The following is a summary of ”Access to definitive treatment and survival for intermediate-risk and high-risk prostate cancer at hospital systems serving health disparity populations,” published in the May 2023 issue of the Urologic Oncology by Nguyen et al.
Although socioeconomic and racial disparities in prostate cancer (CaP) have been attributed to patient- and physician-level factors, there is a growing interest in examining the role of the care facility in driving cancer disparities. The researchers aimed to investigate the receipt of guideline-concordant definitive treatment, time to treatment initiation (TTI), and overall survival (OS) among men with CaP receiving care at hospital systems serving health disparity populations (HSDPs). They analyzed the National Cancer Database (2004–2016) in retrospect. Men with intermediate- or high-risk CaP eligible for definitive treatment were identified. The primary outcomes were receiving standard therapy and TTI within 90 days of diagnosis.

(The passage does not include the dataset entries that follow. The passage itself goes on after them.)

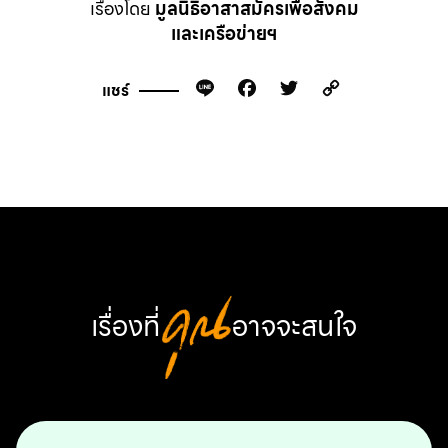
เรื่องโดย
มูลนิธิอาสาสมัครเพื่อสังคม
และเครือข่ายฯ
Line
Facebook
Twitter
Copy
แชร์
Link
เรื่องที่
คุณ
อาจจะสนใจ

OS was the secondary outcome. HSDPs were defined as minority-serving hospitals with the highest proportion of non-Hispanic Black (NHB) or Hispanic cancer patients and high-burden safety-net hospitals with the highest proportion of uninsured patients. Using mixed-effect models with a random intercept at the facility level, they compared outcomes between HSDPs and non-HSDPs for the entire cohort and among males who received definitive treatment. They included 968 non-HSDP facilities (72.2%) and 373 HSDP facilities (27.8%). Treatment at HSDPs was associated with lower odds of definitive therapy (aOR 0.64; 95% CI 0.57–0.71; P<0.001), lower odds of TTI within 90 days of diagnosis (aOR 0.74; 95% CI 0.68–0.74; P<0.001), and worse OS (aHR 1.05; 95% CI 1.02–1.03; P =.003) when covariates were accounted for.

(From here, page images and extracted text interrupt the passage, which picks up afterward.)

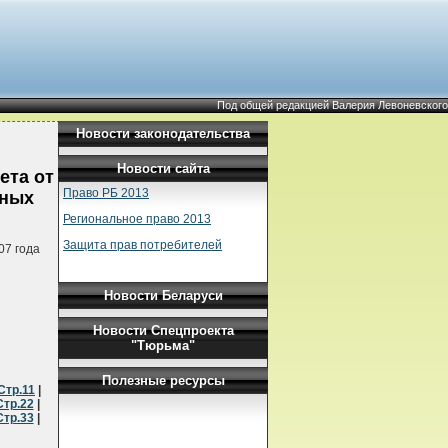
Под общей редакцией Валерия Левоневского
Новости законодательства
Новости сайта
ета от
Право РБ 2013
тных
Региональное право 2013
Защита прав потребителей
07 года
Новости Беларуси
Новости Спецпроекта
"Тюрьма"
Полезные ресурсы
Стр.11
|
Стр.22
|
Стр.33
|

However, no difference in OS among patients who received definitive therapy (aHR 1.03; 95% CI 0.99–1.01; P = 0.1). Men with NHB treated at HSDPs had worse outcomes than men with NHB treated at non-HSDPs and men with NHW treated at HSDPs. Patients treated at HSDPs were less likely to receive definitive treatment promptly and had worse OS, regardless of race. At HSDPs, NHB men have worse outcomes than NHW. Thus, NHB males with CaP are doubly disadvantaged, as they are more likely to be treated in hospitals with poorer outcomes and to experience poorer outcomes than other patients at these institutions.